[Records from a collection]
%%

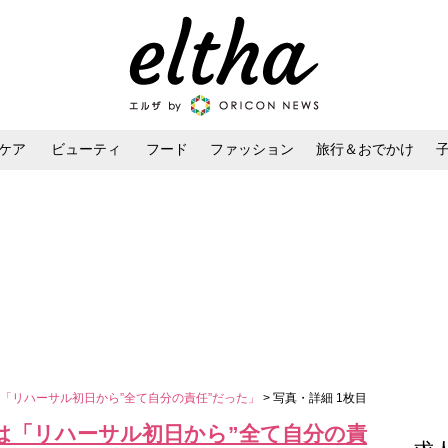
ケア
ビューティ
フード
ファッション
旅行＆おでかけ
ンケア
ダイエット・ボディケア
ヘアスタイル・ヘアアレンジ
「リハーサル初日から”全て自分の責任”だった」
> 写真・詳細 1枚目
は「リハーサル初日から”全て自分の責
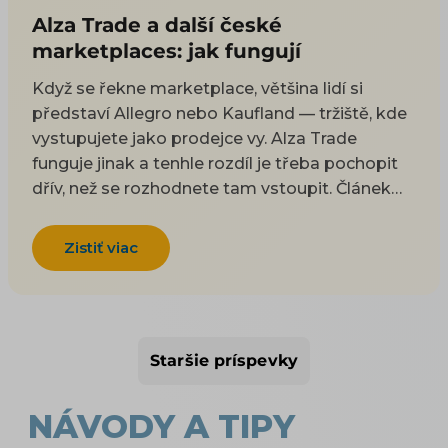
Alza Trade a další české
marketplaces: jak fungují
Když se řekne marketplace, většina lidí si
představí Allegro nebo Kaufland — tržiště, kde
vystupujete jako prodejce vy. Alza Trade
funguje jinak a tenhle rozdíl je třeba pochopit
dřív, než se rozhodnete tam vstoupit. Článek
vysvětlí, jak hybridní model Alza Trade funguje,
čím se liší od klasického marketplace, jaké
Zistiť viac
klade nároky a kam jinam se dá doma a na
Slovensku expandovat. Patří k tématu
Marketplace pro e-shop. Allegru (vč. sekcí
bývalých Mall a CZC) i Kauflandu se věnujeme v
Staršie príspevky
samostatných článcích; tady jde o Alzu a další
tuzemské možnosti.
NÁVODY A TIPY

%%

**TASK DIRECTIONS**
Look above for the line with "vystupujete jako prodejce vy. Alza Trade" and the line with "Slovensku expandovat. Patří k tématu". Write out those two lines and all the lines between them, exactly, and no others.

**ANSWER SPACE**
vystupujete jako prodejce vy. Alza Trade
funguje jinak a tenhle rozdíl je třeba pochopit
dřív, než se rozhodnete tam vstoupit. Článek
vysvětlí, jak hybridní model Alza Trade funguje,
čím se liší od klasického marketplace, jaké
Zistiť viac
klade nároky a kam jinam se dá doma a na
Slovensku expandovat. Patří k tématu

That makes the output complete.